That needs to start at the top and permeate the organization so you’re the first, not the last, person brought into a project.
“So when I was at Zillow, Zillow was all about SEO. I mean, as an SEO internally at Zillow, like, you’re a freaking rockstar. The CEO, Spencer, was all about SEO. Their current COO, Amy, who would be at the time is my boss, she’s all about SEO. Like, all throughout Zillow, everyone thinks about SEO, the executives evangelize it from the front. So it very much comes from the top down. Everyone thinks about it, like when developers are building out new, new products, new pages or something like that, there’s never a, ‘Oh, here you go SEO. Do the SEO on this page.’ But they’re, like, ‘We’re involving SEO from the beginnings.’ So there are all sorts of SEO requirements as they’re building out new pages, new taxonomies, that sort of stuff. So it’s not retrofitting it, but it’s actually, thinking when you can start thinking proactively about new things that you’re building, that’s when SEO moves, especially on the enterprise level.”
The marketplace content marketing Catch-22: prioritize supply or demand?
Brian Jackson said marketing is one of the hardest things to hire for because the barrier to entry is so low, and John couldn’t agree more. That’s just one of the driving forces behind creating Credo, a marketplace that matches clients with the right agency.
“There’s a super low barrier to entry to calling yourself a digital marketer online. Anyone can say that they’re a digital marketer, right? I get inundated all day by these people that are like, ‘SEO, I did this $5,000 launch,’ or something like that. And I kind of roll my eyes because in the grand scheme of things, if you run a good size business, $5K is nothing.”

→ **Entries**
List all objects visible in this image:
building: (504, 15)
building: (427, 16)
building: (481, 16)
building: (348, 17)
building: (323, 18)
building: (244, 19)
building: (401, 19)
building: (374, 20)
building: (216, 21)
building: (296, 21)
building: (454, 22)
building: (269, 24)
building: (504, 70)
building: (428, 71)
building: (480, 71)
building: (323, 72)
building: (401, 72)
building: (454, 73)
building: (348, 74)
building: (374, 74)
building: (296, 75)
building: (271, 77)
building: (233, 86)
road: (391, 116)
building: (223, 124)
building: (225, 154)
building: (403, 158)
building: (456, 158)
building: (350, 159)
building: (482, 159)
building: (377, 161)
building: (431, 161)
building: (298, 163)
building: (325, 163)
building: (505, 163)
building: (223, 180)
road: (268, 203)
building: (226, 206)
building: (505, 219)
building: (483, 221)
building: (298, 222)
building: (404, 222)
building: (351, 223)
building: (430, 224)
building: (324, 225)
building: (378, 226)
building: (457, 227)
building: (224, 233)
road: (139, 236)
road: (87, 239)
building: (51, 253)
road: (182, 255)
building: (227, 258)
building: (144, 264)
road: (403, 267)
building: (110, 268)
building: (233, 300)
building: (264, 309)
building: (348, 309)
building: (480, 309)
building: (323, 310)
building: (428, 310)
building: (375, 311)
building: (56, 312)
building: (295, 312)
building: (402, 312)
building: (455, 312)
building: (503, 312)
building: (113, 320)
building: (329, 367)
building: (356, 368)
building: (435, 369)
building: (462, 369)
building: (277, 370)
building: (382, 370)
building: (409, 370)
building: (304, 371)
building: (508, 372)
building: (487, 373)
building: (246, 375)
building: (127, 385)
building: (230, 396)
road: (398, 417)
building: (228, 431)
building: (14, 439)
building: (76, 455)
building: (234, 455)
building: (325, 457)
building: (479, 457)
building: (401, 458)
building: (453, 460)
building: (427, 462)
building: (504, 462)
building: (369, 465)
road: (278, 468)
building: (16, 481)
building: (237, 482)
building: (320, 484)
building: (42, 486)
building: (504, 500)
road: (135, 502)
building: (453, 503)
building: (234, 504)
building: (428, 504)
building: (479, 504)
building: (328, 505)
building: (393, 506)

→ **Set exercise 1**
List every person the SEO interview passage names.
→ **Set exercise 2**
Shorten the paragraph of the SEO interview passage that begins "Brian Jackson said marketing is one of the hardest things," keeping its main facts.
The rows come from a different source than the SEO interview passage.

→ **Exercise solution 1**
Spencer, Amy, Brian Jackson, John

→ **Exercise solution 2**
Brian Jackson said marketing is very hard to hire for because almost anyone can get into it, and John fully agreed. That problem is one reason John created Credo, a marketplace that pairs clients with the right agency.